Het menselijke oog geeft een waargenomen beeld door aan het denkapparaat
van de mens - de hersenen. En deze beginnen dan hun eigen werk, doordat
ze dit aan de hersenen doorgegeven beeld, laten inwerken op een netvlies,
gevoelig voor de fijnste gewaarwording. Dit neemt dat beeld op en nu ontstaan
indrukken die men zich bewust is en als gedachten in de mens opduiken
en in zekere zin de uitwerking naar binnen toe zijn van het beeld in de
menselijke hersenen.
Iedere indruk maakt zich dus kenbaar op het tot nu toe lege vlak van de
hersenwand en kan, of voor lange tijden onuitwisbaar ingegrift zijn, of
hij kan echter ook door nieuwe indrukken onherkenbaar worden en in het
onbewuste verdwijnen, dus bij de mens niet meer in het bewustzijn komen.

§ Bronmateriaal

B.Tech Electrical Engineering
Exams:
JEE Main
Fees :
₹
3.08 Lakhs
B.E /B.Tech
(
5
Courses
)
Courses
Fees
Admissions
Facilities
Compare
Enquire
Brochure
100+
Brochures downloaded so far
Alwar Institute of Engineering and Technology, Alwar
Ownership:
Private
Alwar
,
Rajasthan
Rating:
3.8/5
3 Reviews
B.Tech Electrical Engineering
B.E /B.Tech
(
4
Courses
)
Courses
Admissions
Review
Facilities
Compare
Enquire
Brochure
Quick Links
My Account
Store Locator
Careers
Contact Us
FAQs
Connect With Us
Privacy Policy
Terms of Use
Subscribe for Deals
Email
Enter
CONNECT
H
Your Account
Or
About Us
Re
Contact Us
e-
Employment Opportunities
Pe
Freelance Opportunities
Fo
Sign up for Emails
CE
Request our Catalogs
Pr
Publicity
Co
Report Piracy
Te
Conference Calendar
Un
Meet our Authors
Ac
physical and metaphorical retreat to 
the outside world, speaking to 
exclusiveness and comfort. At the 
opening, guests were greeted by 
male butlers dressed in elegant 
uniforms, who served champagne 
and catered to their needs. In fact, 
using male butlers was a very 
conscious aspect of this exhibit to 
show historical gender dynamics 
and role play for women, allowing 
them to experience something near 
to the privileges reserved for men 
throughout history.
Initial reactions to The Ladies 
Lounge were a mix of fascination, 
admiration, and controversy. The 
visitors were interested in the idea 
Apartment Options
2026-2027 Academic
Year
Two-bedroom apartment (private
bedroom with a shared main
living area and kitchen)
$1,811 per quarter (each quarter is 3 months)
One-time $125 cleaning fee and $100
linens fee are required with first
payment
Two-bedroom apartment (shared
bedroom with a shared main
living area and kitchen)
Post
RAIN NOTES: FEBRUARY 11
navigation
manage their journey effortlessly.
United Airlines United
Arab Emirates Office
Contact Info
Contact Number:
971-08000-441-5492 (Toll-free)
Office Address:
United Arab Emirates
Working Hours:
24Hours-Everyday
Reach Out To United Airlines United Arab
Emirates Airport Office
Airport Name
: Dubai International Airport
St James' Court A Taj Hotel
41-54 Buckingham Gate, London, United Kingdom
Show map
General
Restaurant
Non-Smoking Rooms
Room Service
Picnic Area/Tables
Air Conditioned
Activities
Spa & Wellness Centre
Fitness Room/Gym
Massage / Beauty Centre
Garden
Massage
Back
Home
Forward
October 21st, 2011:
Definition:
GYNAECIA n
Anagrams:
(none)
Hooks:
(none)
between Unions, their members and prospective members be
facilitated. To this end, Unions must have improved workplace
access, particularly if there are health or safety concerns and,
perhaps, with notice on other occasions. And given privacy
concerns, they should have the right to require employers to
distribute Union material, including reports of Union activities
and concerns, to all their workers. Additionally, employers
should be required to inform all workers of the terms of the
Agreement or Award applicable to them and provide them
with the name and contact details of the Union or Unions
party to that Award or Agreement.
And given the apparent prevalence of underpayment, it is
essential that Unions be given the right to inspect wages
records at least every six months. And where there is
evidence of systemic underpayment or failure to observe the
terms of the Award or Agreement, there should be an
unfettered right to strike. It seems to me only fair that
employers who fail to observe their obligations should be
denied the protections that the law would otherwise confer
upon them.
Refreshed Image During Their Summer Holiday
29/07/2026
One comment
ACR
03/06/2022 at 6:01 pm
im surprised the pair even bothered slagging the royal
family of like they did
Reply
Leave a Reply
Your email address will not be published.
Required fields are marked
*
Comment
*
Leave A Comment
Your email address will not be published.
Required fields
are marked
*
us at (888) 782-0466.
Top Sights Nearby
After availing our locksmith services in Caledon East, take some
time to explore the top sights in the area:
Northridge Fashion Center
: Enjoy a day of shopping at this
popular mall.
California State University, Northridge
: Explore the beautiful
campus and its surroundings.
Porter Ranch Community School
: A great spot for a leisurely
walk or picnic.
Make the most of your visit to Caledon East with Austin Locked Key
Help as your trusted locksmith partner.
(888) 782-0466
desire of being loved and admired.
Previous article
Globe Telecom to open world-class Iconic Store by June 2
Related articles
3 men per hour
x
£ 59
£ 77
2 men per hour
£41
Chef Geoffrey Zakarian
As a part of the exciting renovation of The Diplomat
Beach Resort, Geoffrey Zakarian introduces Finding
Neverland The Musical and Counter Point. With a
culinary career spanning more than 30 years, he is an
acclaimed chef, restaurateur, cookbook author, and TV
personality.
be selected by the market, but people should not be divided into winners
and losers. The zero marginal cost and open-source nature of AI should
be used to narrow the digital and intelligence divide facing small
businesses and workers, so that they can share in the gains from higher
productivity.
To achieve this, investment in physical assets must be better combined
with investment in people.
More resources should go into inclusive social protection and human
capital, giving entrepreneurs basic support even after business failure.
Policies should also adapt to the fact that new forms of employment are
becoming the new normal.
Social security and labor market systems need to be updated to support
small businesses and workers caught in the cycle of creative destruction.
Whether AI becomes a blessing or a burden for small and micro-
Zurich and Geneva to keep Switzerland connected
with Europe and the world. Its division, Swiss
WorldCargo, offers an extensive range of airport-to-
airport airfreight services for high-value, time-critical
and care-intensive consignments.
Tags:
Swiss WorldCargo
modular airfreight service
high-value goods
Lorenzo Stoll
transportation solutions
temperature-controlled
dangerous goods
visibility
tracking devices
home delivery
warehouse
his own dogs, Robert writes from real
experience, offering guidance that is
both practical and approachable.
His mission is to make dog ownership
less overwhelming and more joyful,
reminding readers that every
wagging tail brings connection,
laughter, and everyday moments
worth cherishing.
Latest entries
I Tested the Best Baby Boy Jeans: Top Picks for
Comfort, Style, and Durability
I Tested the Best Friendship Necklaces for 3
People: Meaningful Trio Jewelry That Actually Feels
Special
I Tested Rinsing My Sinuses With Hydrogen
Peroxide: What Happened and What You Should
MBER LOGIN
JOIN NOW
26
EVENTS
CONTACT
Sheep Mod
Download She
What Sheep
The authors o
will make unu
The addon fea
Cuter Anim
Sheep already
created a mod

§ Opdracht 1
Beantwoord deze vragen over de tekst over oog en hersenen:
(a) Aan welk orgaan geeft het menselijke oog een waargenomen beeld door?
(b) Waarvoor is het netvlies gevoelig waarop de hersenen het beeld laten inwerken?
(c) Waarin verdwijnt een indruk die door nieuwe indrukken onherkenbaar wordt?
§ Opdracht 2
Ga verder met de tekst over oog en hersenen en schrijf door vanaf de laatste zin.
De rijen hebben niets te maken met de tekst over oog en hersenen.

§ Antwoord 1
(a) Aan de hersenen, het denkapparaat van de mens.
(b) Voor de fijnste gewaarwording.
(c) In het onbewuste.

§ Antwoord 2
Zolang de mens leeft, vormen zich steeds weer nieuwe lagen, die bestemd
zijn nieuwe indrukken op te nemen en te weerspiegelen. Evenwel wordt die
gevoeligheid met toenemende ouderdom steeds geringer. Daarom zullen zich
de beelden niet meer zo scherp aftekenen tegen de ontvanglaag en bijgevolg
de indrukken ook niet meer zo sterk aan het denkapparaat kunnen overbrengen,
zodat dit zich uit in vergeetachtigheid, in zwakker bevattingsvermogen
en in het afnemen van het opnamevermogen voor indrukken, waarvoor een
zekere concentratie is vereist.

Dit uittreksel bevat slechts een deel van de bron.